= Jauhien Kulik =

The 1991–1995 Coat of Arms of Belarus designed by Jauhien Kulik

Jauhien Kulik (October 31, 1937 – January 12, 2002) was a Belarusian artist and graphic designer. He is the designer of the 1991–1995 Coat of Arms of Belarus, which was a version of the medieval symbol Pahonia.

Jauhien Kulik was born in Minsk. In 1957 he graduated from the Minsk State Arts College, and in 1963 from the Belarusian State Academy of Arts.

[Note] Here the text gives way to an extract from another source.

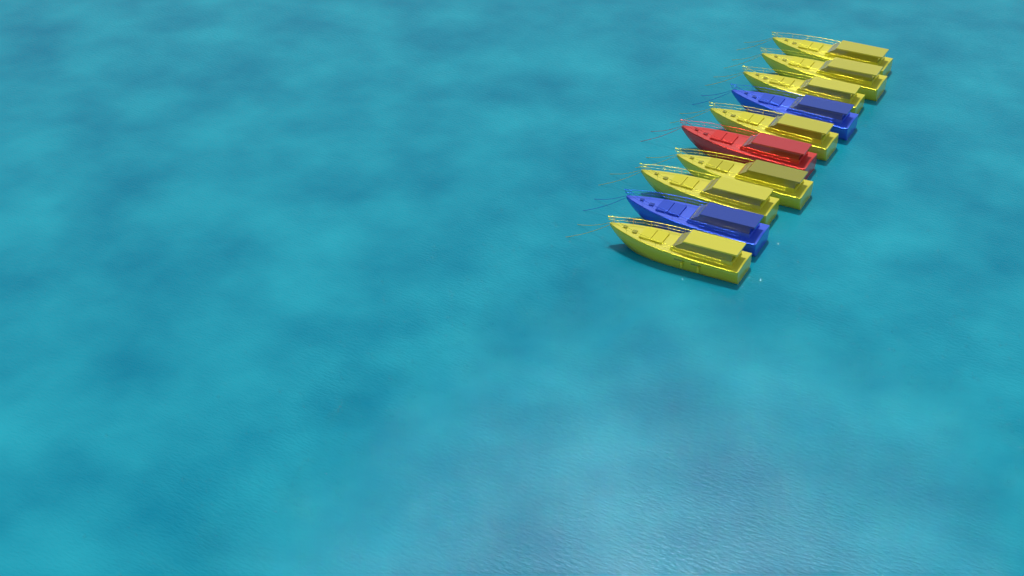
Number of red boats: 1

After graduation, he worked as a designer and illustrator of books, and participated in numerous personal exhibitions. In the 1960s, he became a leader of an informal group of Belarusian-speaking dissident artists in Minsk. In 1980, he created a Samizdat postcard dedicated to the 1000th anniversary of Belarusian statehood.

Kulik illustrated the first Anatol Titou’s book about the coats of arms of Belarusian towns (1983). Titou’s work of reconstructing the Belarusian heraldic tradition was not welcomed by the Soviet authorities: none of 1,000 copies of the book reached the state-controlled distribution and almost all copies rotted away in a warehouse.

In the late 1980s, he became an active member of the Belarusian Popular Front.

In 1991, after the restoration of the independence of Belarus, Jauhien Kulik was the main designer of the new Coat of Arms of Belarus—the Pahonia.

Jauhien Kulik died in 2002. He is buried in Kalvaryja cemetery in Minsk.